Searching characters through a string

Hi, 

 

I have a 1D text wave with chemical formulas. Now I want to sort them into categories. So for example: Formulas look like CxHyNzOp where x,y,z and p are all numerals and z could also be zero. From this superset, I want to filter out a subset with the formulas of the format CxHyOp, and put them in a new 1D text wave. Kindly advise how to do this. 

 

Many Thanks, 

Peeyush

Here is what I came up with:

Function ExtractFormula(Wave in)
    String searchFor = "^[cC][0-9][hH][0-9][oO][0-9]"
   
    String wList
    wfprintf wList, "%s;", in
   
    String strResult = GrepList(wList,searchFor)
    Wave/T wResult = ListToTextWave(strResult,";")
    Duplicate/O wResult, $(NameOfWave(in)+"_out")
End

Adjust the Grep string 'searchFor' to match your desired chemical formula.

With chemical formula in proper syntax (capitalization), the search string can be shortened to this:

String searchFor = "^[C][0-9][H][0-9][O][0-9]"

 

These are amazing insights and they did the job! Thank you so much, chozo, jjweimer and tony! I deeply appreciate your taking out time to respond, and thoughts. 

It was working without declaring wave/T for the input. Doesn't a function input accepts both numeric and text waves or is that considered a 'bug'?

Huh. I guess wfprintf is one of those baffling Igor inconsistencies. In fact, of course, wfprintf needs to work with any wave type, so it probably determines the wave's type at run-time.

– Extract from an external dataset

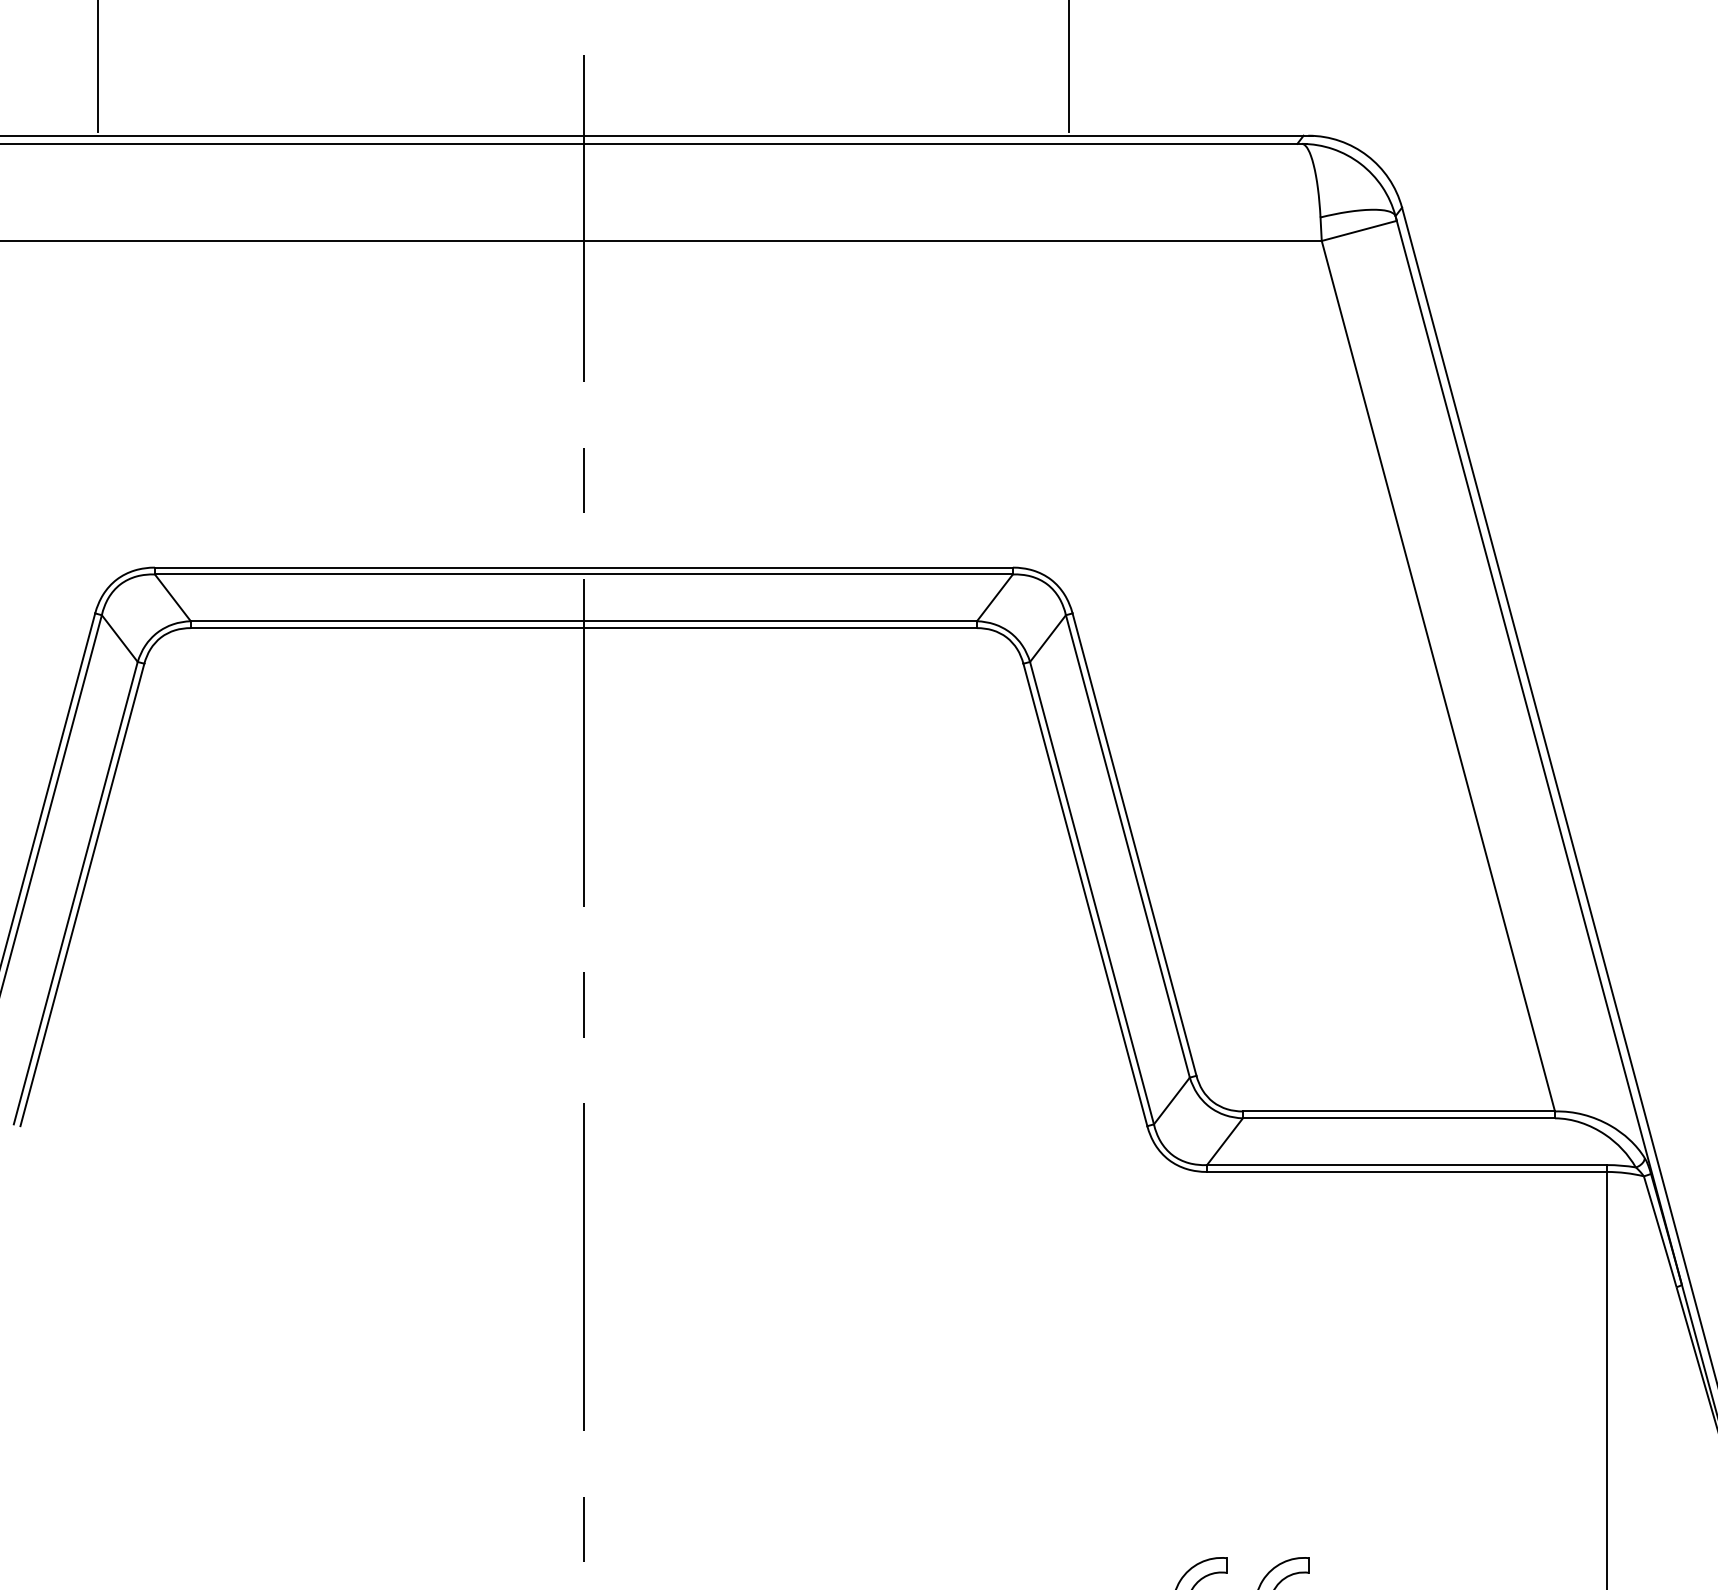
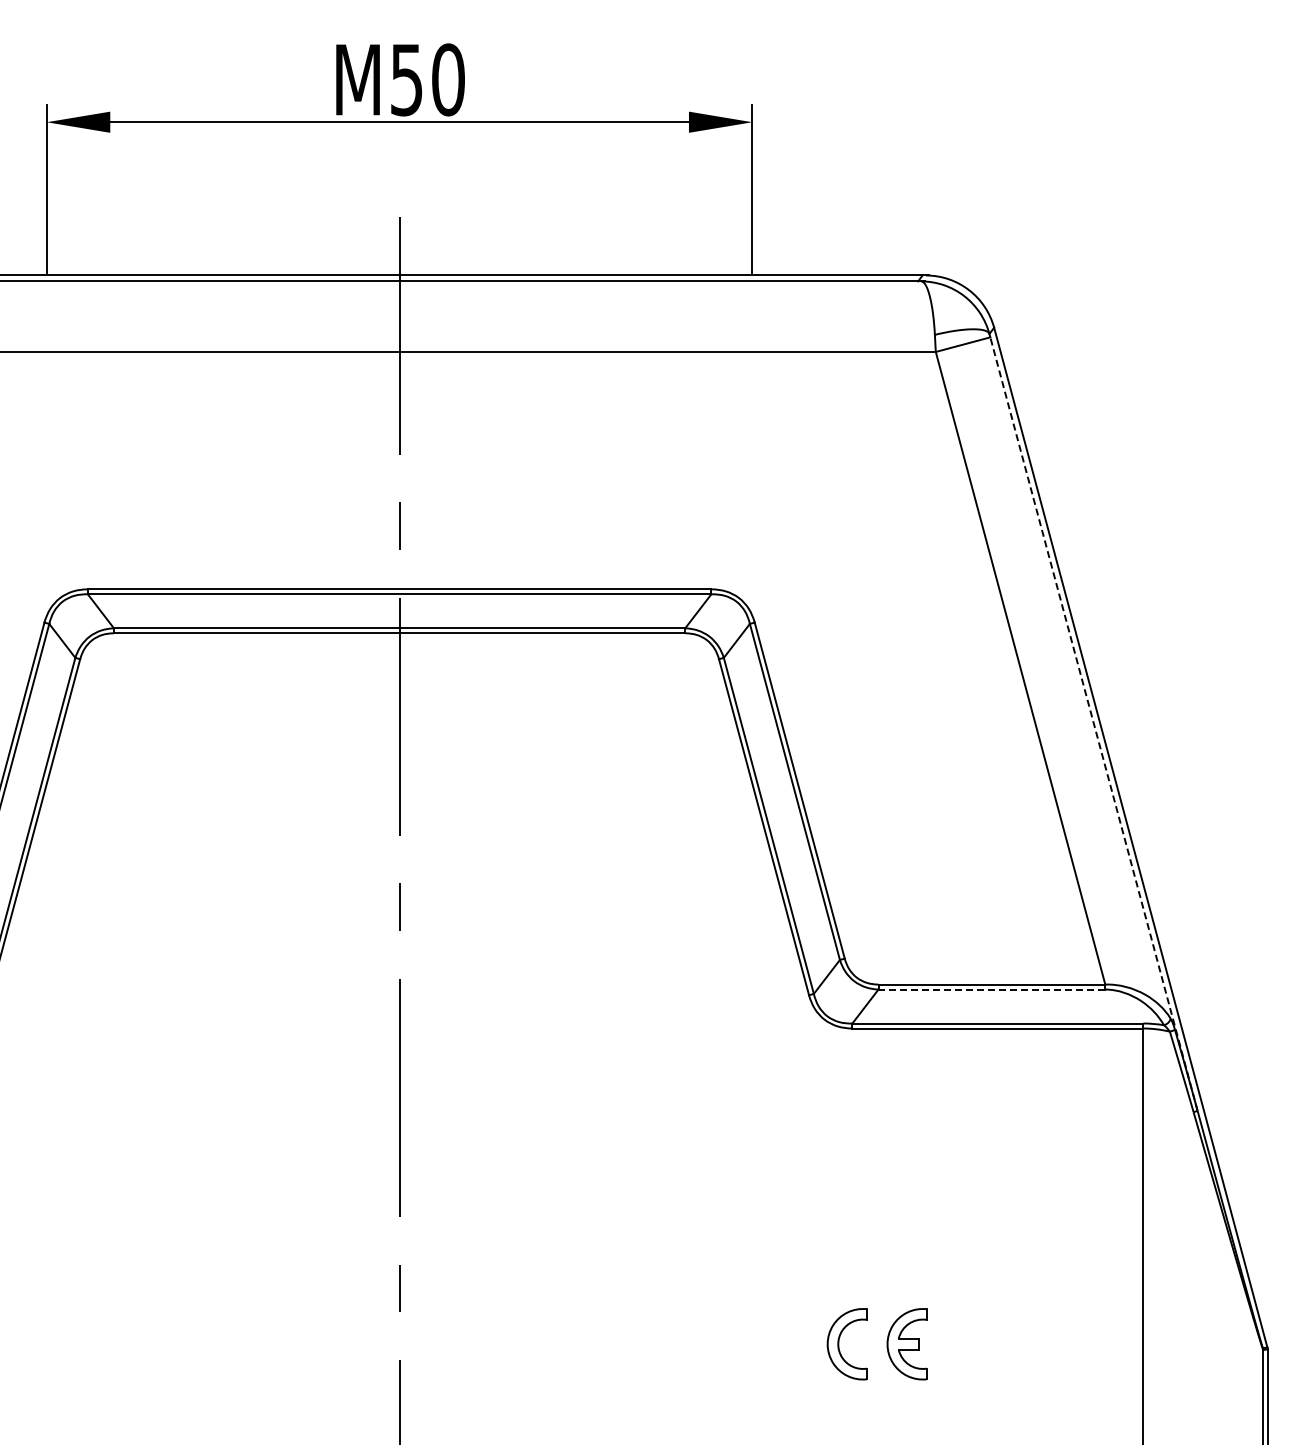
line: (1538, 750) -> (1093, 722), solid -> dashed
line: (1398, 1118) -> (991, 989), solid -> dashed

And if you want to avoid the list conversion and just return the result as free wave:

 

Function/WAVE ExtractFormula(Wave/T in)
    String searchFor = "^[CHO0-9]+$"
   
    Make/FREE/T/N=0 result
    Grep/E=searchFor in as result
   
    return result
End

 

It's always interesting to see how a problem gets successively ground down to the bare minimum here in the forum. I was somehow under the impression that Grep is only for files. Good to learn a new trick.